==== Zu prüfender Text ====
Tsunamis auf dem Mars? Gewagte These ruft Stirnrunzeln hervor

Beobachtungen deuten auf katastrophale Wellen in der Vergangenheit hin, doch nicht alle Experten sind überzeugt, dass die dazu erforderlichen Ozeane existierten.

Von Nadia Drake
Veröffentlicht am 9. Nov. 2017, 03:21 MEZ
Bilder möglicher zyklischer Schichtung in der Arabia Terra auf dem Mars
Ein NASA-Satellit zeigt Landformen in Arabia Terra, einer der auf frühere Tsunamis untersuchten Gegenden.
Foto von NASA, JPL, University of Arizona

Auf unserem Planeten können durch Erdbeben ausgelöste Tsunamis katastrophale Auswirkungen haben. Doch auf dem Mars haben Meteoriteneinschläge Tsunamis verursacht, die zehnmal größer sind als alles, was wir bisher erlebt haben – gigantische, zerstörerische Wellen, die die Freiheitsstatue und den Reichstag unter sich begraben könnten.

Die Mega-Tsunamis sollen vor etwa 3,4 Milliarden Jahren aufgetreten sein, als zwei große Felsbrocken in einen kalten See im Norden des Mars einschlugen. Einer diese Woche in der wissenschaftlichen Online-Zeitschrift Scientific Reports veröffentlichten Studie zufolge erzeugte der erste dieser Einschläge enorme, fast 120 Meter hohe Wellen, die Steine von der Größe eines Busses viele Kilometer weit landeinwärts beförderten. Sie setzten eine Fläche von mehr als 570.000 Quadratkilometern unter Wasser – das entspricht ziemlich genau der Größe der Nordsee.

Beim zweiten Einschlag, der ein paar Millionen Jahre später stattgefunden haben soll, war es auf dem Mars ein wenig kälter. Der Meteor landete nicht in einem nassen Meer, sondern kollidierte mit einem gefrorenen Ozean. Statt die Marsebenen zu fluten und wieder abzulaufen, blieben die verstreuten Eisbrocken im Inland liegen.

Heute deuten Kanäle, die von den zurückweichenden Wellen geformt wurden, mit Gesteinsblöcken übersäte Felder und Krater, die vermutlich mit mittlerweile verdampften Meerwasser gefüllt waren, auf diese uralten Naturereignisse hin, erklärt Co-Autor der Studie Alexis Rodriguez vom Planetary Science Institute in Arizona.

Eine interessante Geschichte, die sich mit den Beobachtungen verschiedener Raumfahrzeuge deckt, die den Mars umkreisen.

„Man hat hier eine stimmige und durch die angeführten Belege gestützte Geschichte hergeleitet“, meint auch Don Banfield von der Cornell University.

KEIN OZEAN, KEIN TSUNAMI

Banfield und andere weisen jedoch darauf hin, dass erst noch ein paar Details geklärt werden müssen, bevor diese These zum Fakt wird.
==== Bereitgestelltes Material ====
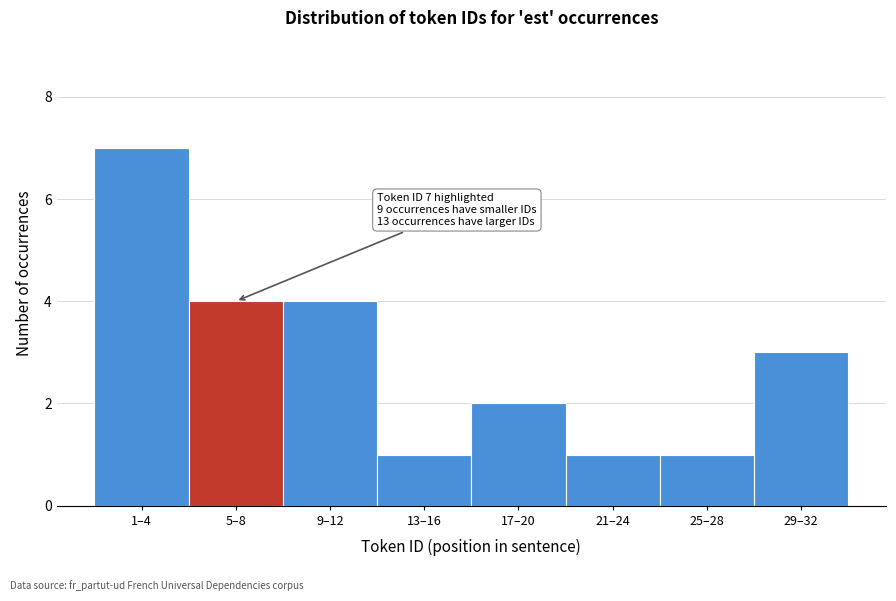

Reading left to right, transcribe all the data shown in this chart.

1–4=7	5–8=4	9–12=4	13–16=1	17–20=2	21–24=1	25–28=1	29–32=3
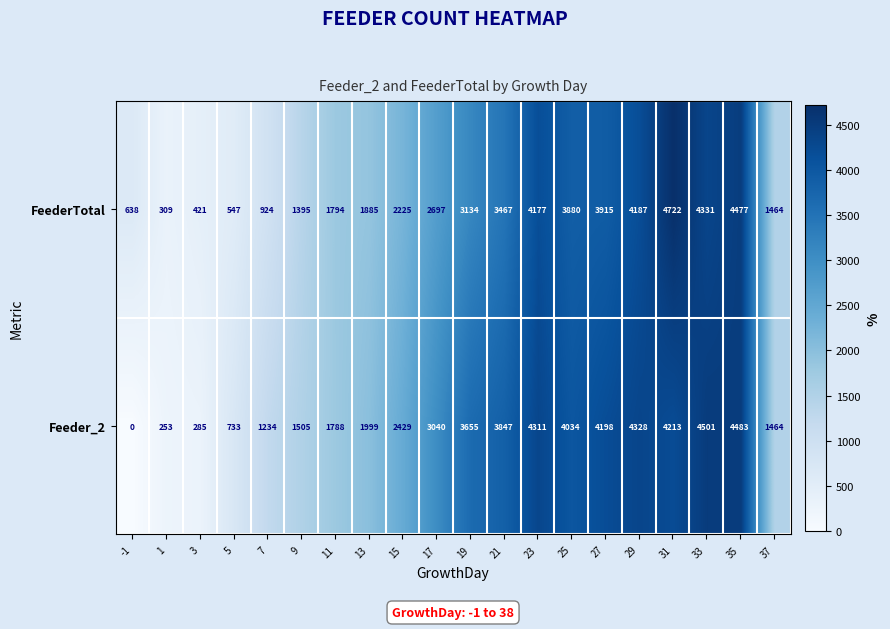

What is the difference between the highest and lowest values at 33?

170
====
Aufgabe.
Führen Sie den Artikel über mögliche Tsunamis auf dem Mars im Anschluss an seinen letzten Satz weiter.

Ihre Antwort.
Damit es überhaupt zu einem Tsunami kommen kann, muss ein Ozean vorhanden sein. Ob der Mars in der Hesperianischen Periode, die vor rund 3,4 Milliarden herrschte und in der Rodriguez und seine Kollegen die Tsunamis vermuten, ein nördliches Meer hatte, ist nicht geklärt.

Es spricht viel dafür, dass einmal Wasser auf dem roten Planeten geflossen ist – es hat seine Fingerabdrücke in den Tälern hinterlassen und Abflusskanäle in die Marsoberfläche geschnitten. Diese Spuren sind jedoch in der Noachischen Periode entstanden und damit rund 3,8 Milliarden Jahre alt. Sie existierten also, bevor der Mars nach wissenschaftlicher Meinung den Großteil seiner isolierenden, wasserfreundlichen Atmosphäre verlor.

Mit dem Schwinden der Atmosphäre und dem Abkühlen des Planeten verlor dieser seine Fähigkeit, Wasser auf der Oberfläche zu speichern. Wir wissen nur wenig über das Ur-Klima des Mars, und auch wenn es dort irgendwann einmal Ozeane gegeben hat, ist nicht klar, ob im Hesperianischen Zeitalter große Gewässer fortbestanden.

„Zu diesem Zeitpunkt hatte sich die Atmosphäre des Mars gegenüber der späten Noachischen Periode, aus der die meisten Spuren von Erosion durch flüssiges Wasser stammen, deutlich verringert“, so Robin Wordsworth von der Harvard University.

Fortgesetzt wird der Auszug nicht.